I’ve never been a very detailed planner but I know myself well enough to know I’m not a pantser, I like to have things worked out, so I really should have planned more before I started. I knew better than that, so I guess this really counts as a lesson relearned as I knew it before and this November just brought the point home.

Sci-Fi really isn’t my bailiwick. I love Marvel, I really do, so writing about humans with superpowers seemed like it would be fun. Having a twist of time travel, multiple dimensions, futuristic technology, I figured there would be a lot to dig into to get my 50k. It wasn’t fun it was confusing, I don’t have the imagination necessary I don’t think to properly do a story like that justice. I wound up borrowing various elements from various different fandoms and it just wound up being a big mess. I knew what I was trying to do with the story, the arc that I wanted the character to follow but it was all the surrounding detail that I struggled with. A lot of the story didn’t get written as I said above, I have the beginning and I have the end scene, the middle is a complete blank, I have a couple of scenes that fit there but they are just the lines, everything that connects the dots is still missing.

I need to learn discipline. As I said above if I can crank out 20k in three days when I absolutely have to, why can’t I adopt a more methodical approach? Every year I do NaNo and then for the rest of the year I don’t write at all. Every year I swear that I’m going to revise my story, that I’m going to keep going and every year I don’t.
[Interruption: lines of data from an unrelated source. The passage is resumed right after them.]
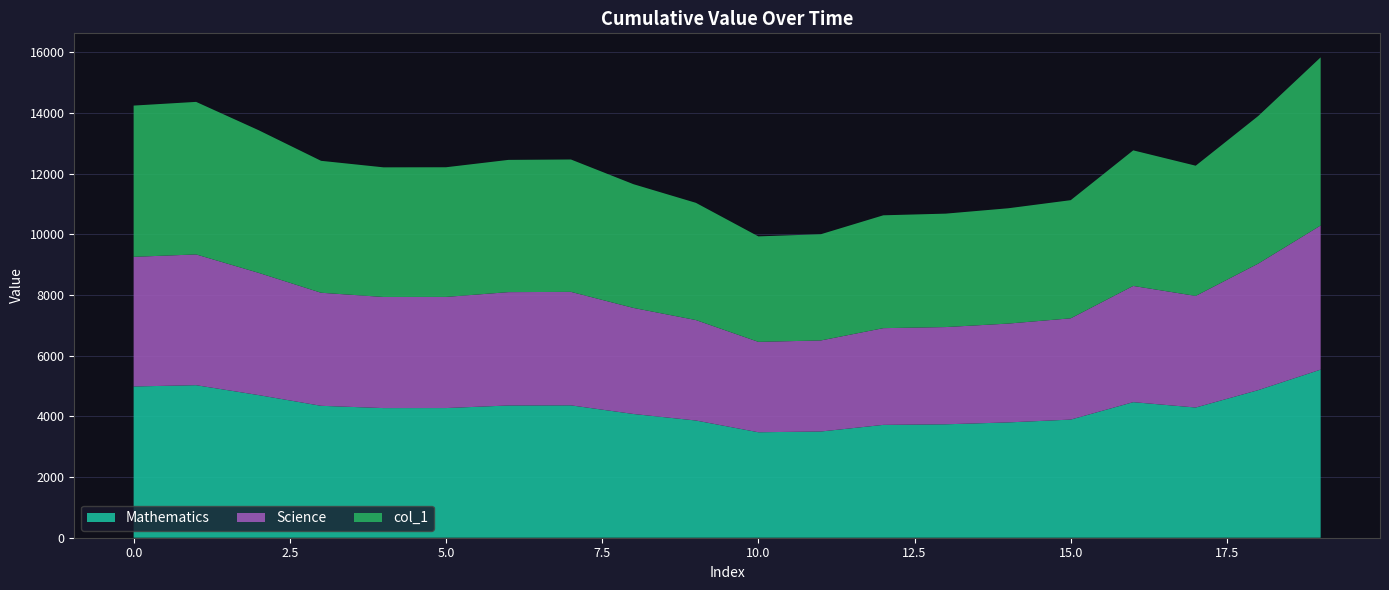

Reading left to right, extract all data points from this chart.

14246	14368	13435	12425	12210	12213	12456	12469	11655	11040	9934	10005	10629	10684	10861	11128	12770	12264	13901	15836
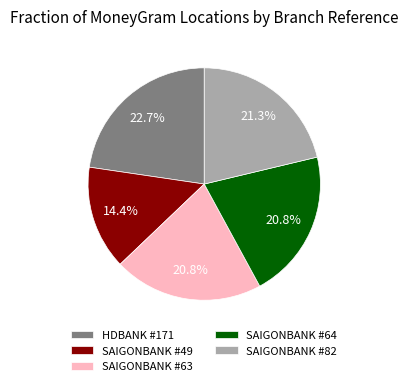

What is the total percentage of SAIGONBANK #82 and SAIGONBANK #49?

35.7%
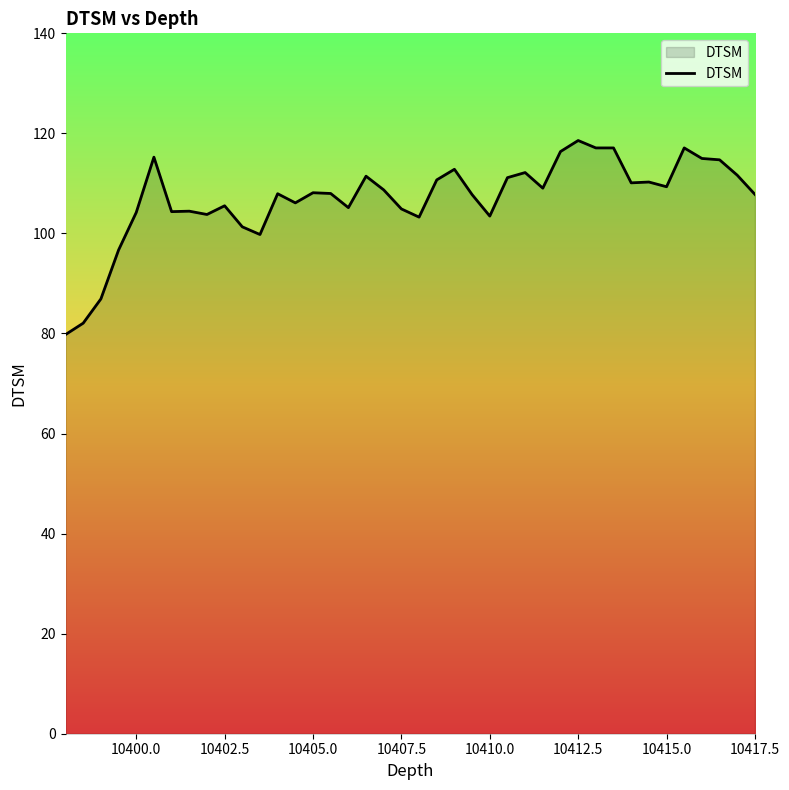

What is the greatest value displayed?

118.6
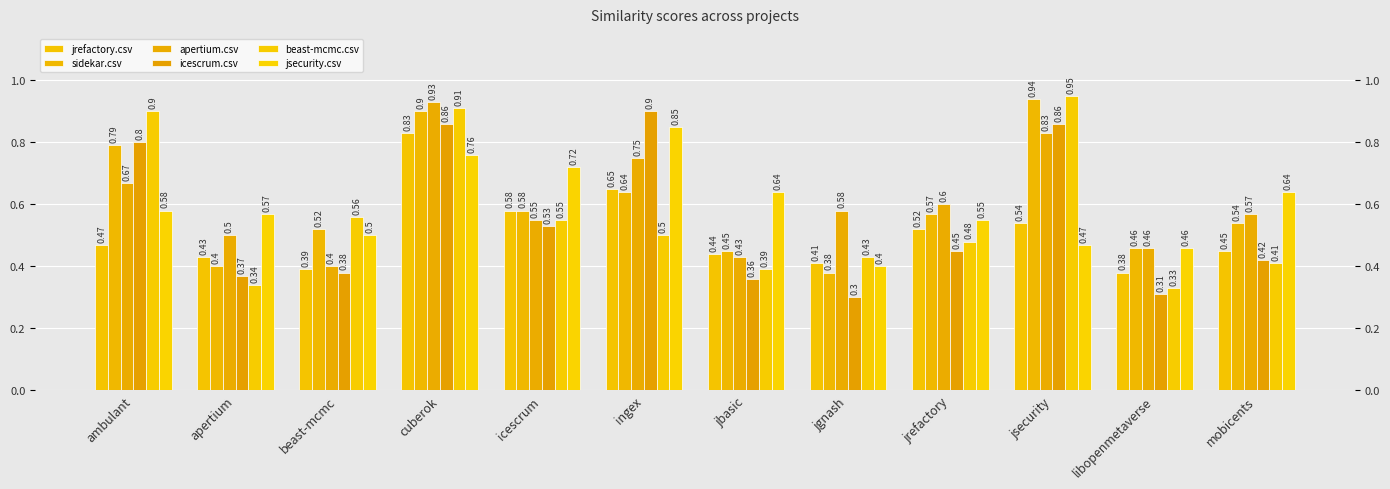

What is the approximate value of icescrum.csv at mobicents?

0.4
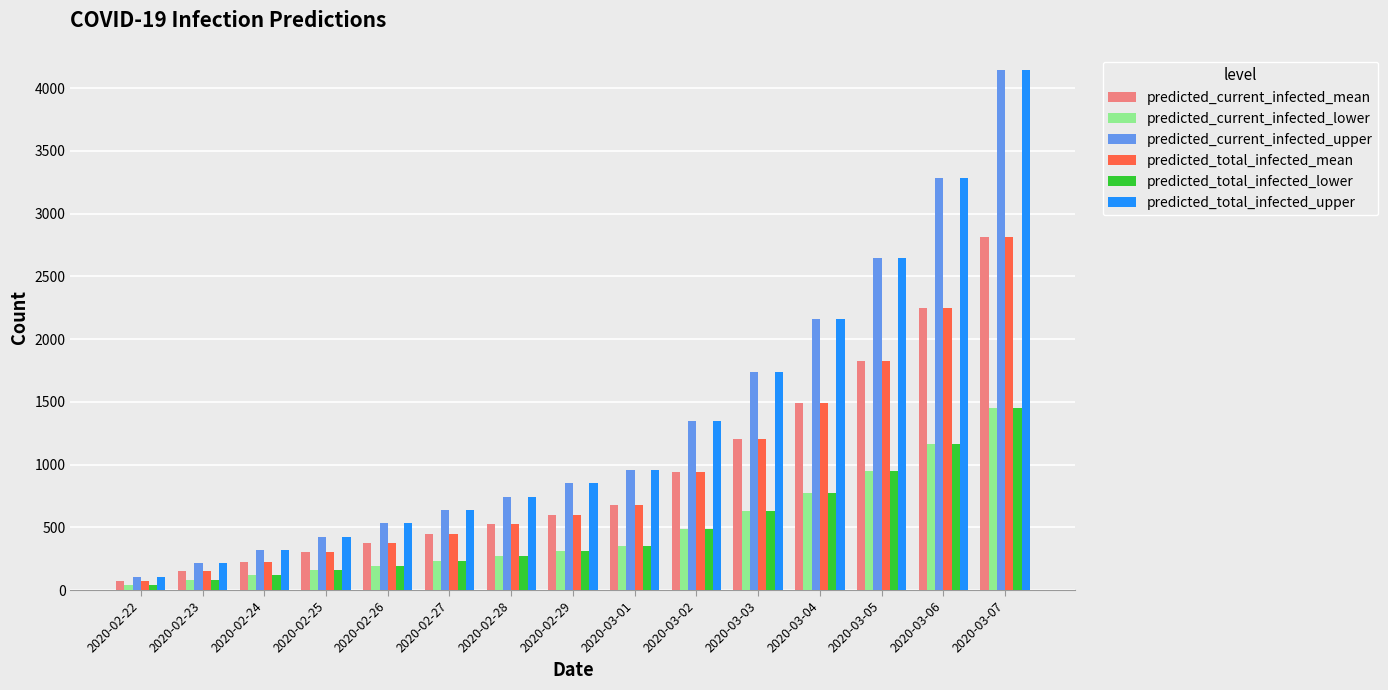

What is the value of the predicted_current_infected_mean bar at the 6th from the left?

450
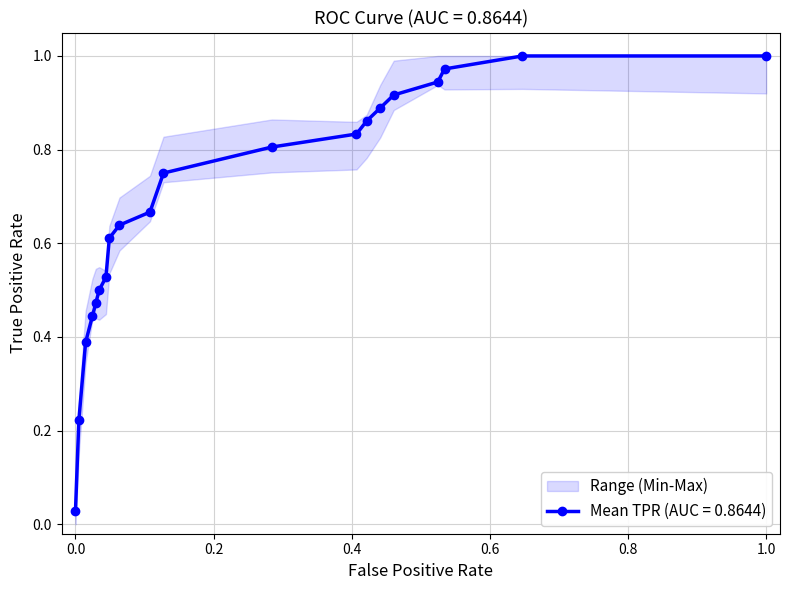

Reading right to left, extract all data points from this chart.

1.0	1.0	1.0	0.9	0.9	0.9	0.9	0.8	0.8	0.8	0.7	0.6	0.6	0.5	0.5	0.5	0.4	0.4	0.2	0.0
I did the odd couple of hundred words here and there but my big writing days only comprised about a third of the month. It always works out like that, every single year, you’d really think that this is a lesson I would have learned by now. Yet every year I repeat the same scenario. Perhaps I should just accept that that’s how I operate but I don’t want too. If I’m ever going to accomplish anything I need to be more methodical and persistent with it. Once a year just doesn’t cut it.

Looking forward
It’s no use wishing what might have been, what is done is done and I can’t change how November went. So new goals, some people have new years resolutions, I have post-NaNo resolutions. As I’ve joined a writing group I’m hoping that the continuing community will help me actually meet these goals, rather than just abandoning them like I usually do. Right well I want to revise one of these damn manuscripts. I actually want to have something that I can show other people. I want to write in months other than November, Camp next year would be a good start as I can’t revise and write new material at once, so I accept that I can’t write every month. I don’t want to get to November next year and nothing have changed.

This post has come out quite morose, not very uplifting or celebratory at all. I’m sorry, I can’t help it, it’s just how I view it. I might have reached 50k but I wasn’t happy with my performance at all, and I didn’t stretch myself how I wanted too, so despite ‘winning’ I’m disappointed. That seems crazy I know, but I can’t change how I feel about it.

Anyway, there ends the look back at NaNoWriMo madness. Your irregularly scheduled Warcraft posts will begin again, and the blog at least will ignore this craziness until next year. Anyone else think that we should really hear about Warlords beta this month? I think so, I don’t think we should go into the new year without anymore news, but we’ll have to see what happens.